HTML::Pipelineは、各種変換処理をFilterという単位で分割することで独立性を高め、これらをPipelineのように繋ぎ合わせ、そこを流れるデータを木構造として扱うことでデータの走査/操作を容易にしています。

Qiita::Markdown :sparkles:

Qiita::Markdownは前述したHTML::Pipelineを利用して実装されており、其の実いくつかのFilterを用意してHTML::Pipelineの機能を呼び出しているいるだけに過ぎません。この幾つかのFilterが、Qiita上での独自拡張を実現し、QiitaにおけるMarkdownのポリシーを規定している訳です。

例えばCodeフィルタではコードブロックに付けられたラベルからそのコードで利用されている言語を判定し、SyntaxHighlighterフィルタではコードの各部分に色付けするためのクラスを付与し、Mentionフィルタではmentionにユーザのプロフィールページへのリンクを付けています (余談ですが、このとき同時にmention先のユーザ名やコードもメタデータとして回収しておき、後に通知やGist連携で利用しています)。
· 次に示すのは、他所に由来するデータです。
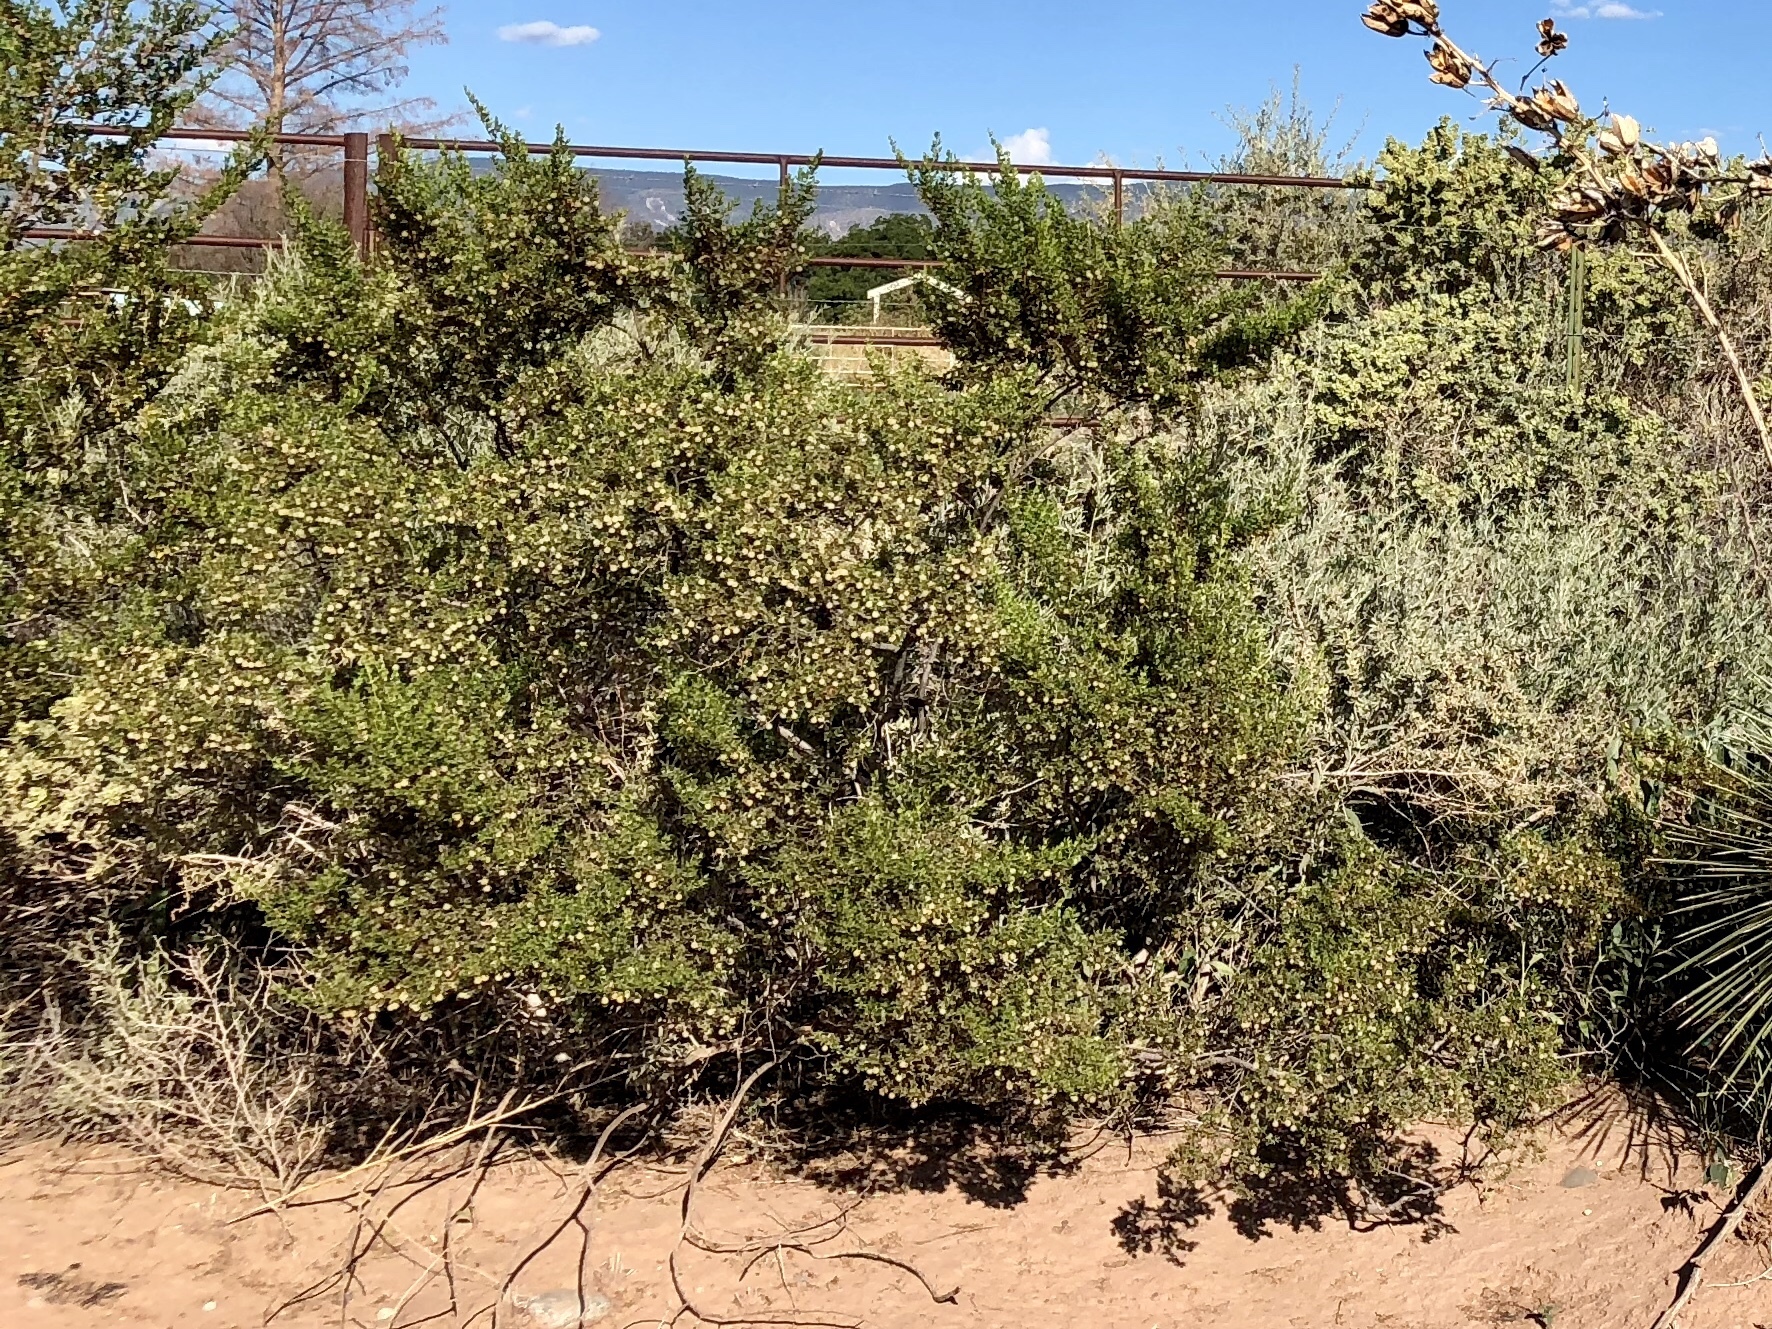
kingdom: Plantae
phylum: Tracheophyta
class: Magnoliopsida
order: Zygophyllales
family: Zygophyllaceae
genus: Larrea
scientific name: Larrea tridentata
正規表現の節で前述した絵文字処理はEmojiフィルタで対応しており、コードブロックに含まれた絵文字表現は「親にpre要素やcode要素が含まれていないテキストノード」のみ変換対象とすることで対応しています。

終わりに :bow:

Qiita::Markdownを作るまでに至った背景、経緯、そして設計と実装について簡単に説明しました。Markdown拡張ならHTML::Pipelineがわりと良いという旨が伝われば幸いです。

Qiita::Markdownは元々、機能拡張のために社内のMarkdownのコードを拝見した際に、これはもうダメかなと思って書き直したところから生まれたものです。もしかしたら他の場所でもこういう状況なのかもしれないなと思い、知見を共有すべくOSSとして公開するはこびとなりました。

Markdown記法の拡張に興味がある人や、Markdownを使って最強の情報共有サービスをつくるぞという人、煩雑化して手の付けられなくなったコードが転がっているプロジェクト、あるいは転がっている開発者の助けになれば幸いです。